AUFGABEN >>
1/ Aus welcher Zeit stammt laut dem Text über Plakate das erwähnte Zirkusplakat?
2/ Schreiben Sie aus dem Text über Plakate die Stelle ab, die mit „Demgegenüber muss das“ beginnt und bis einschließlich „Mainstream förmlich vernichtet.“ reicht.

EXTRAHIERTER TEXT >>

+++++

Ein Zirkusplakat – etwa 10 Jahre früher, um 1870 – zeigt eine noch rudimentärere Bildauffassung. Bild und Text werden im Stil einer Zeitungsgestaltung angeordnet. Sachlich und textlastig.

Demgegenüber muss das Plakat „Aristide Bruant“ von Toulouse-Lautrec ein visueller Knalleffekt gewesen sein. Nichts Erzählerisches, keine einzelnen Szenen, keine naturgetreuen Kostüme, dagegen kräftige Farben, grob reduzierte Flächen ohne Details, sparsamer Hintergrund – und dennoch das erkennbare Porträt des Veranstaltungsstars. Aristide Bruant in seinem Cabaret. Quasi ein Plakat wie heutzutage für Helene Fischer, die in der Wiener Stadthalle auftritt.

Toulouse-Lautrec nahm alles Erzählerische weg. Übrig blieb ein Plakat, das in größter und kunstfertiger Reduzierung eine plakative Aufmerksamkeit erzielt, die den Mainstream förmlich vernichtet.

+++++

Datensätze zum räumlichen Denken:

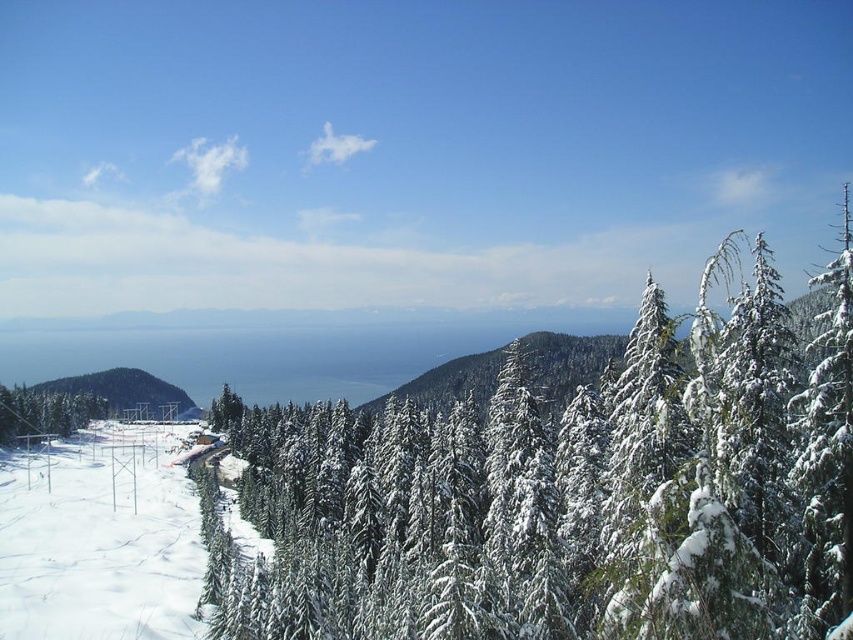
Does white snow-covered tree at center have a lesser width compared to snow-covered hill at center?

No.

Which is below, white snow-covered tree at center or snow-covered hill at center?

snow-covered hill at center is lower down.

Where is `white snow-covered tree at center`? Image resolution: width=853 pixels, height=640 pixels. white snow-covered tree at center is located at coordinates (566, 493).

This screenshot has width=853, height=640. What do you see at coordinates (566, 493) in the screenshot?
I see `white snow-covered tree at center` at bounding box center [566, 493].

Locate an element on the screen. The image size is (853, 640). white snow-covered tree at center is located at coordinates (566, 493).

Is white snow ski slope at lower left below white snow-covered tree at lower left?

Correct, white snow ski slope at lower left is located below white snow-covered tree at lower left.

Where is `white snow ski slope at lower left`? This screenshot has height=640, width=853. white snow ski slope at lower left is located at coordinates (99, 538).

Which is in front, point (97, 534) or point (86, 397)?

Point (97, 534)

Find the location of a particular element. The image size is (853, 640). white snow ski slope at lower left is located at coordinates (99, 538).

+++++

LÖSUNGEN JE AUFGABE >>
1/ Um 1870.

2/
Demgegenüber muss das Plakat „Aristide Bruant“ von Toulouse-Lautrec ein visueller Knalleffekt gewesen sein. Nichts Erzählerisches, keine einzelnen Szenen, keine naturgetreuen Kostüme, dagegen kräftige Farben, grob reduzierte Flächen ohne Details, sparsamer Hintergrund – und dennoch das erkennbare Porträt des Veranstaltungsstars. Aristide Bruant in seinem Cabaret. Quasi ein Plakat wie heutzutage für Helene Fischer, die in der Wiener Stadthalle auftritt.

Toulouse-Lautrec nahm alles Erzählerische weg. Übrig blieb ein Plakat, das in größter und kunstfertiger Reduzierung eine plakative Aufmerksamkeit erzielt, die den Mainstream förmlich vernichtet.